Monday, May 21, 2018

The Garden of the Heart: Flower Language



That flower to the left, in the second photo from the top of page: It's called "Bleeding Heart." So in the language of flowers, what does it mean to send one of these to someone else?
            Does it mean you express your emotions openly? Or is it meant to say "spurned or rejected" affection? Or that the recipient is too sensitive? Does it express your unconditional love for all creation? Or your belief in a connection between two people enduring beyond life?
            Well, actually, all of them, according to the sources I discovered online when I tried to learn something about the language of flowers.
            Also called floriography, "flower language "is a means of cryptological communication through the use or arrangement of flowers," according to Wikipedia. I.e. a code.
            The sources find it rooted in ancient cultures, citing symbols in the Hebrew Bible's "Song of Songs," and practices throughout Europe, Asia, and the Middle East. Some cite its development (or 'flowering'?) in the Ottoman Empire, before it spread to western Europe. In Elizabethan England we find the 'meanings' of flowers playing a prominent role in Ophelia's "mad scene" in Shakespeare's "Hamlet."
            The practice boomed in 19th century England and the United States, a response I'm guessing to the Romantic movement in poetry and the other arts.
            The repressive code of manners in Victorian England furthered the use of gifts of flowers, or specific flower arrangements (I find), to say things "that could not be spoke aloud" in gentile society.
            I'm not a big fan of repression. On the other hand, if it opened the door to "saying it" with flowers, that's kind of cool.
            And I can't believe that there isn't a Japanese equivalent .
            Here's a glossary of the emotional correspondences assigned to many common flowers: http://thelanguageofflowers.com/
            So if someone offers you a blue hyacinth, that's an expression of "constancy."
            A violet? "Modesty" (bottom photo).

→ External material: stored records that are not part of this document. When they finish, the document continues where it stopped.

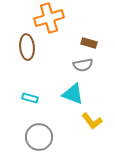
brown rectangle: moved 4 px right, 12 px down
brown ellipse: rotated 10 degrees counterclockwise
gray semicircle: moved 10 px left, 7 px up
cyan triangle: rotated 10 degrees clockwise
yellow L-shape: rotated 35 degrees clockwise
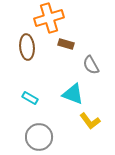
brown rectangle: moved 23 px left, 1 px down
gray semicircle: moved 8 px right; rotated 72 degrees clockwise
cyan rectangle: rotated 14 degrees clockwise
yellow L-shape: moved 2 px left
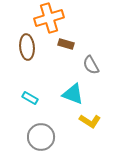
yellow L-shape: rotated 20 degrees counterclockwise
gray circle: moved 2 px right
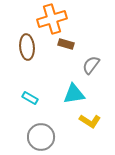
orange cross: moved 3 px right, 1 px down
gray semicircle: rotated 66 degrees clockwise
cyan triangle: moved 1 px right; rotated 30 degrees counterclockwise
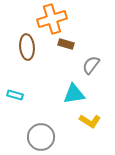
cyan rectangle: moved 15 px left, 3 px up; rotated 14 degrees counterclockwise
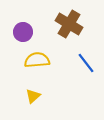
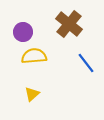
brown cross: rotated 8 degrees clockwise
yellow semicircle: moved 3 px left, 4 px up
yellow triangle: moved 1 px left, 2 px up
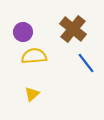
brown cross: moved 4 px right, 5 px down
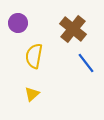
purple circle: moved 5 px left, 9 px up
yellow semicircle: rotated 75 degrees counterclockwise
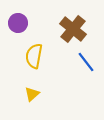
blue line: moved 1 px up
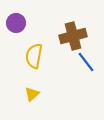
purple circle: moved 2 px left
brown cross: moved 7 px down; rotated 36 degrees clockwise
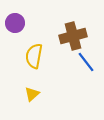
purple circle: moved 1 px left
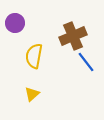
brown cross: rotated 8 degrees counterclockwise
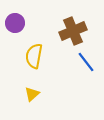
brown cross: moved 5 px up
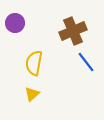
yellow semicircle: moved 7 px down
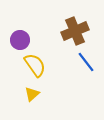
purple circle: moved 5 px right, 17 px down
brown cross: moved 2 px right
yellow semicircle: moved 1 px right, 2 px down; rotated 135 degrees clockwise
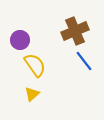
blue line: moved 2 px left, 1 px up
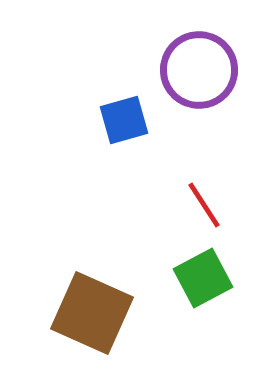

Which, as a compliment, can cover a lot of ground.
            The red peony pictured at the top of the page -- I like this one: "Happy marriage."

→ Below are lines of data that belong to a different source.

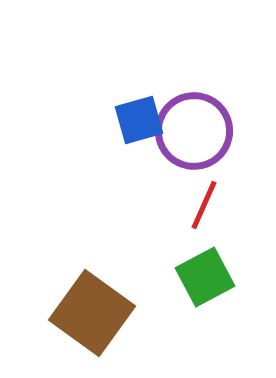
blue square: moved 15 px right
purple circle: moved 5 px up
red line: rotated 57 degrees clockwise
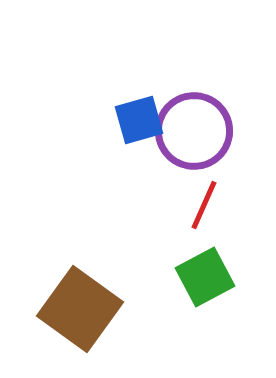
brown square: moved 12 px left, 4 px up
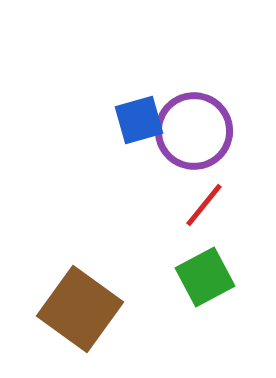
red line: rotated 15 degrees clockwise
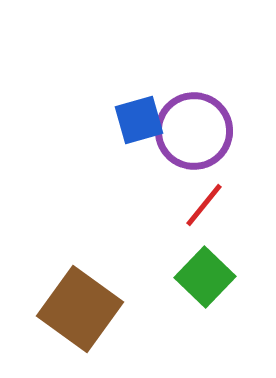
green square: rotated 18 degrees counterclockwise
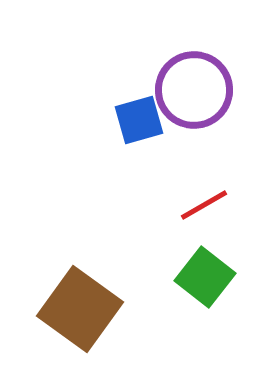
purple circle: moved 41 px up
red line: rotated 21 degrees clockwise
green square: rotated 6 degrees counterclockwise
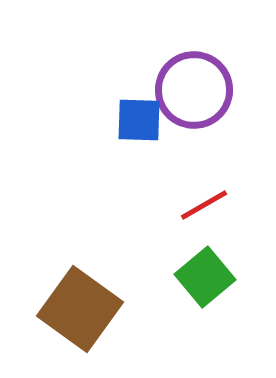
blue square: rotated 18 degrees clockwise
green square: rotated 12 degrees clockwise
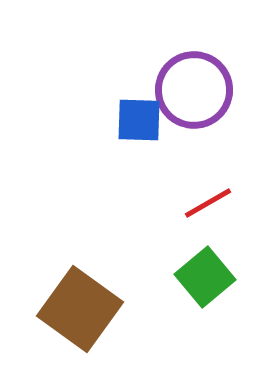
red line: moved 4 px right, 2 px up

            Forget-me-nots, not surprisingly, signify either 'true love' or 'memories.'
            And "ivy" -- there seems to be a big call for flower sentiments of this kind -- expresses "wedded love" and "fidelity."  Of course there are also many varieties of ivy (I don't think they were thinking of poison ivy). English ivy, maybe.

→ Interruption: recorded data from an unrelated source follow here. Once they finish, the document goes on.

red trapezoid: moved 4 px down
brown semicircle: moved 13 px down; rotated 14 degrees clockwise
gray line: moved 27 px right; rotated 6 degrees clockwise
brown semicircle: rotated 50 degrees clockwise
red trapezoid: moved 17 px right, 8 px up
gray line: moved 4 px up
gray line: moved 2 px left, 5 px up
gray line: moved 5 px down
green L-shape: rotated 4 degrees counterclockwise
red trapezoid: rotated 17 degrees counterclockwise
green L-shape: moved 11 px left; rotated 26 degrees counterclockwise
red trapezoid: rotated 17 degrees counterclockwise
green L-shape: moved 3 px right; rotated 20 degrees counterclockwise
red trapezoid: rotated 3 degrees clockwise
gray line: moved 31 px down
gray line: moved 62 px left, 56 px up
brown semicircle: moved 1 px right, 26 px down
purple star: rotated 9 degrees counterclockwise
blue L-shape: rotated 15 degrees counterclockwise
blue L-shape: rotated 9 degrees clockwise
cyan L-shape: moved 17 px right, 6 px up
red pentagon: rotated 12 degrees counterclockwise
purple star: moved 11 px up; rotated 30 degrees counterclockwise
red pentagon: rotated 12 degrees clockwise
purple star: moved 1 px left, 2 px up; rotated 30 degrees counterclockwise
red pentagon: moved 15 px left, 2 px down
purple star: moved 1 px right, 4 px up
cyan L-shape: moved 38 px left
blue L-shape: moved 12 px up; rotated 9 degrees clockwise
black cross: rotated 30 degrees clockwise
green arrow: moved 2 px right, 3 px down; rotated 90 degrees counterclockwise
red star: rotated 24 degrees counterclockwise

            It's not all good. A cyclamen (a good wintertime indoor plant) signifies "resignation" or even "goodbye."
            A daffodil, of which we see so many in the early spring, stands for "unrequited love." Wow, that's a lot of heartache.
            A begonia means "beware."   
            And a primrose (fourth photo down) means "I can't live without you."
             I agree. I can't live without flowers. Or what they mean.